Newcastle’s new Next readies for April opening
Work has been underway on Newcastle’s former Arcadia site for the best part of a year, as the space is transformed into a 55,000 sq ft Next store. Like the old Topshop store that it replaces, Next will have a ground-floor street frontage to Blackett Street as well as a first-floor mall entrance to Eldon Square.
The development’s completion is now close, as hoardings around the store reveal an April opening date. As well as the core Next and Next Home offers, the banners confirm that the store will also stock the Next Sport and Lipsy ranges.
Since January last year, I’ve been recording the building’s transformation in photographs, starting with a shot (below) just before Arcadia’s brands relocated to the Eldon Square extension at St Andrew’s Way.

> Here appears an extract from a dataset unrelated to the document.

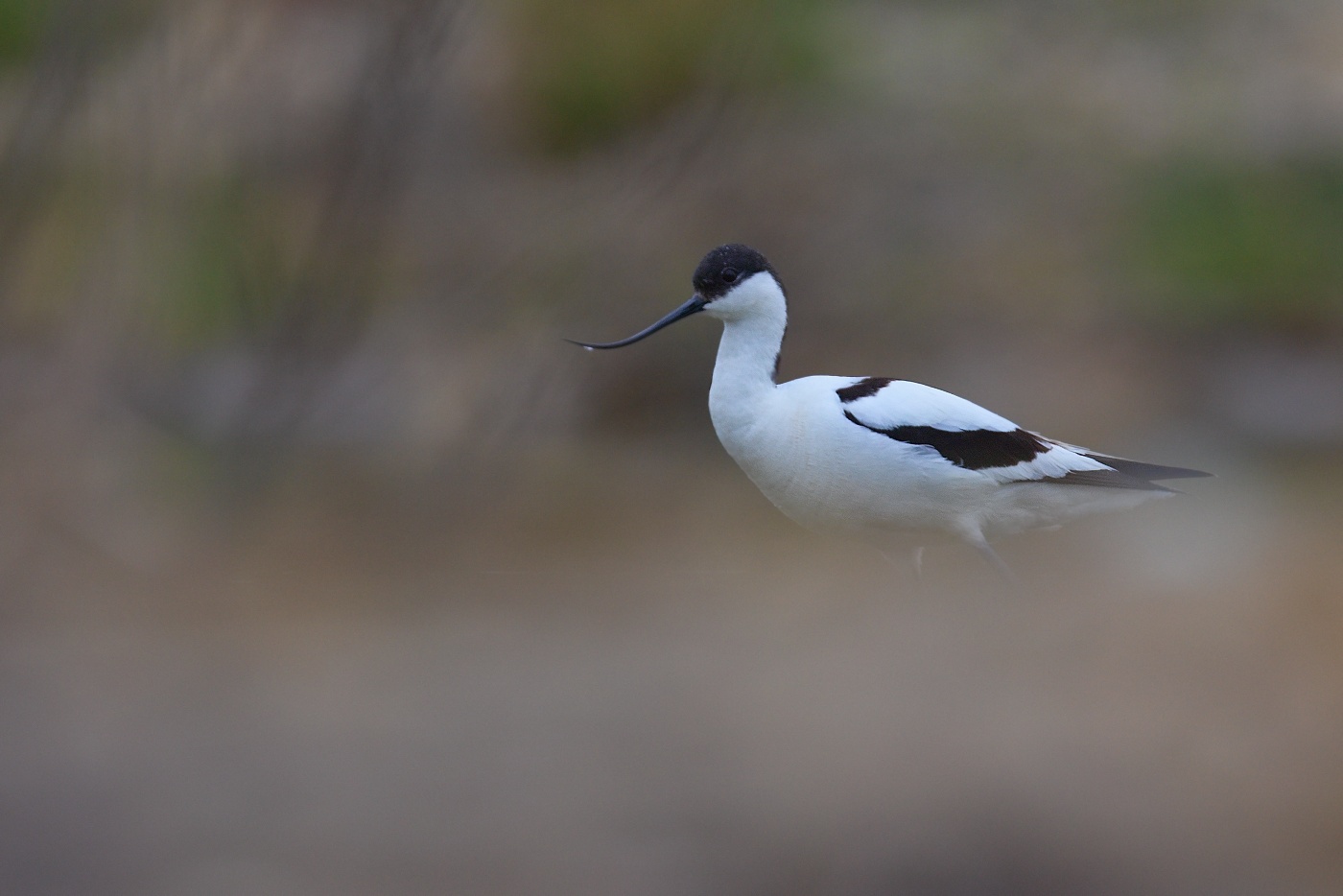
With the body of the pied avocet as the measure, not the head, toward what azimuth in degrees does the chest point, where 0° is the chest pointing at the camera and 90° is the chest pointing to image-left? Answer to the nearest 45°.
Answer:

By May (below), the Topshop signage had gone and some holes had appeared in the Newgate Street frontage, but most of the work was evidently going on inside.
However, the most recent views from January (below) and February this year (top) clearly show the addition of the new structure on top of the existing flat roof, which will provide extra floorspace for Next.
The large blank frontage to Newgate Street has also been nibbled away to accommodate four double-height windows – but, as far as I understand, no doors – while the existing openings to Blackett Street have also been enlarged.
Reducing the amount of blank brick wall is surely an improvement, and will undoubtedly enhance the building’s appearance.
However, given the store’s prominent corner location, I am a little disappointed that the opportunity for a more radical redevelopment has been missed. Indeed, it’s a particular pity that the street entrance is set to remain around the corner in Blackett Street, instead of a bolder and more imposing entrance being created on the Newgate Street side.
As I’ve made clear before, attracting Next to open one of its largest UK stores can only be a positive thing for Eldon Square and for Newcastle’s status as a top retail destination. As it is, however, the new store’s design means that it is likely to have a very positive effect on footfall on the mall side, but a fairly limited impact as far as enlivening the street is concerned.
Compared, for example, to how Bristol’s Cabot Circus has both fostered street-level activity and improved the appearance of existing buildings incorporated within the scheme, I can’t help feeling that something more creative could have been attempted here too.